WHAT THIS TASK INVOLVES:
Reproduce the whole of the records exactly, and make sure no picture is carried into the result.
-- SOURCE MATERIAL follows --
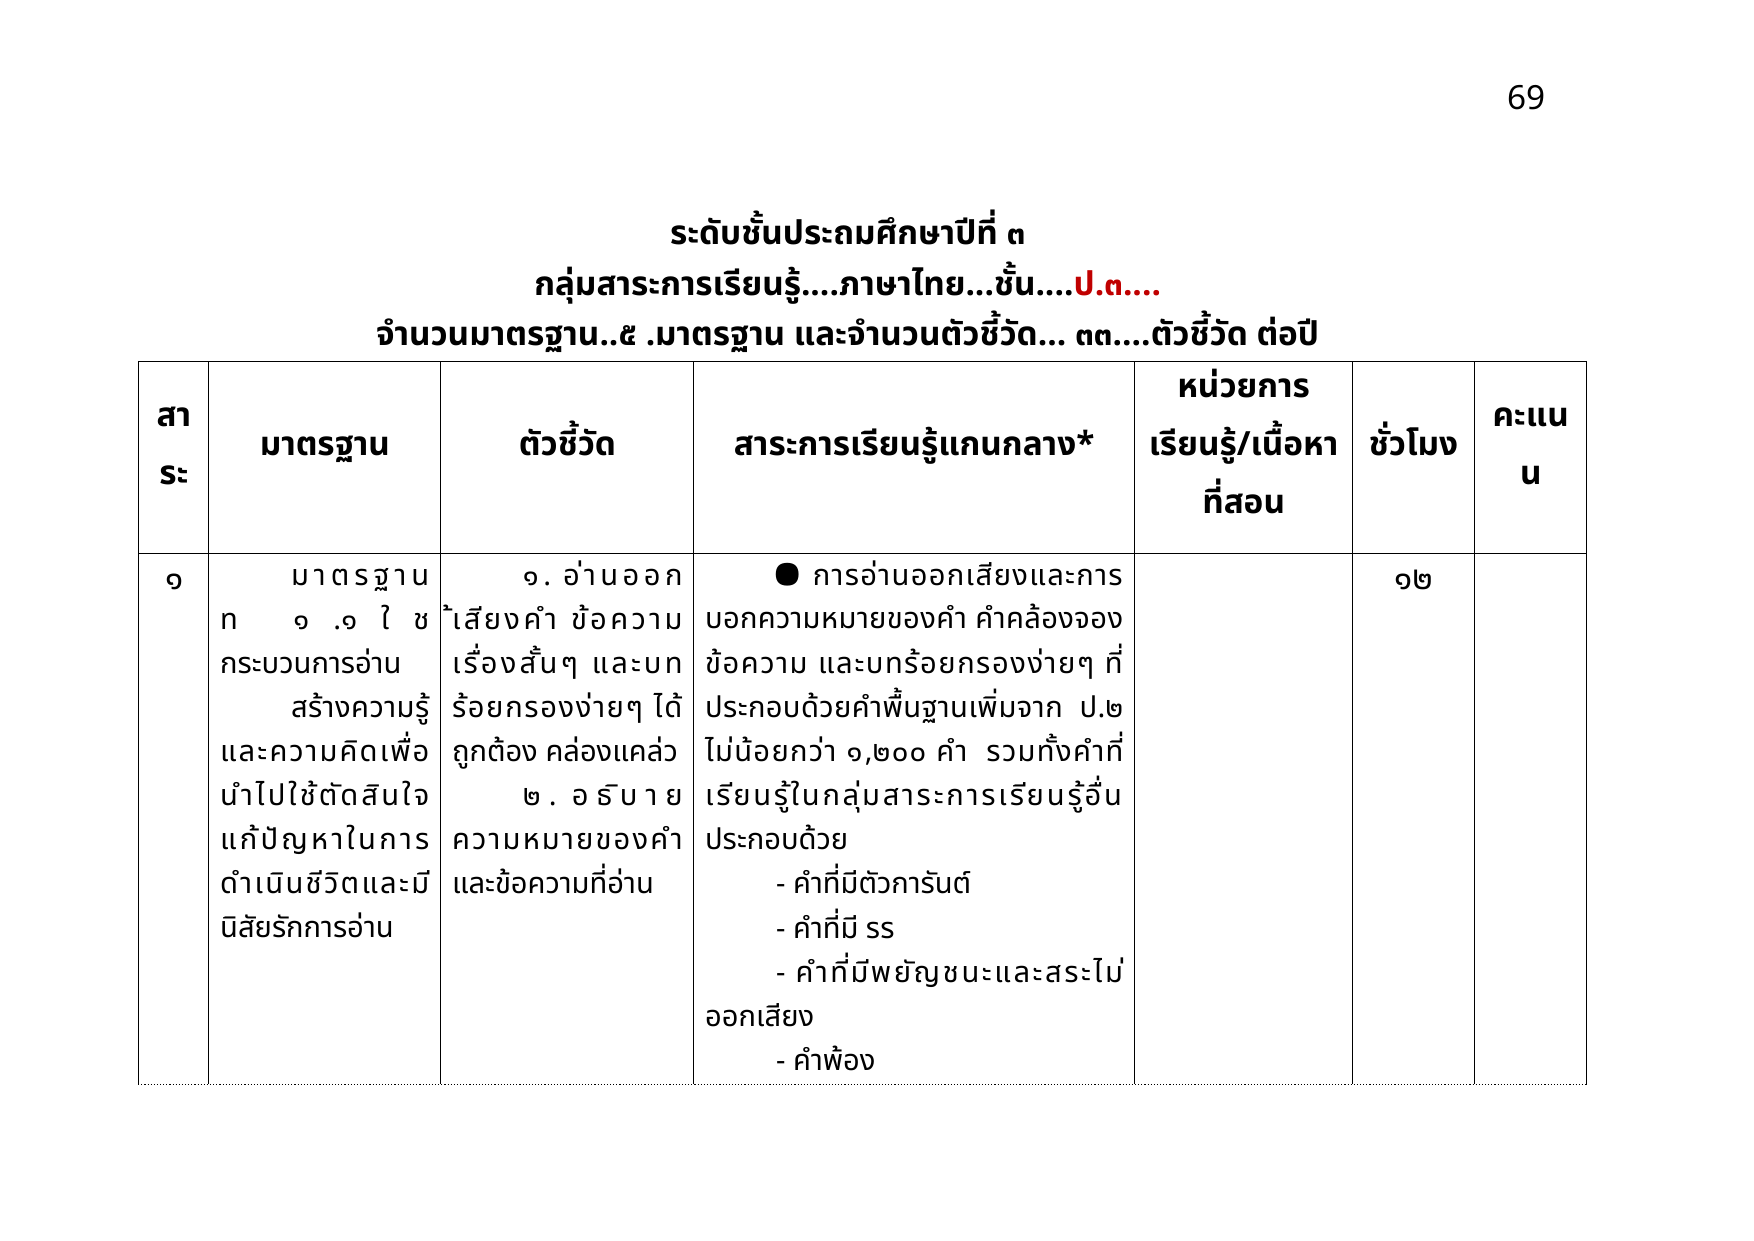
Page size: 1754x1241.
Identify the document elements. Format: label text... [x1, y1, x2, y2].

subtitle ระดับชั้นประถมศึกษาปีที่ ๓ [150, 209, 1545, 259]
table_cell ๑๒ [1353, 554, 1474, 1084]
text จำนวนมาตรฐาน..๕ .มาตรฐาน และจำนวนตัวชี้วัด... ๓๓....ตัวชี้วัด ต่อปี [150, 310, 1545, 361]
-- SOURCE MATERIAL concluded --
TASK ANSWER:
Page size: 1754x1241.
Identify the document elements. Format: label text... [x1, y1, x2, y2].

subtitle ระดับชั้นประถมศึกษาปีที่ ๓ [150, 209, 1545, 259]
table_cell ๑๒ [1353, 554, 1474, 1084]
text จำนวนมาตรฐาน..๕ .มาตรฐาน และจำนวนตัวชี้วัด... ๓๓....ตัวชี้วัด ต่อปี [150, 310, 1545, 361]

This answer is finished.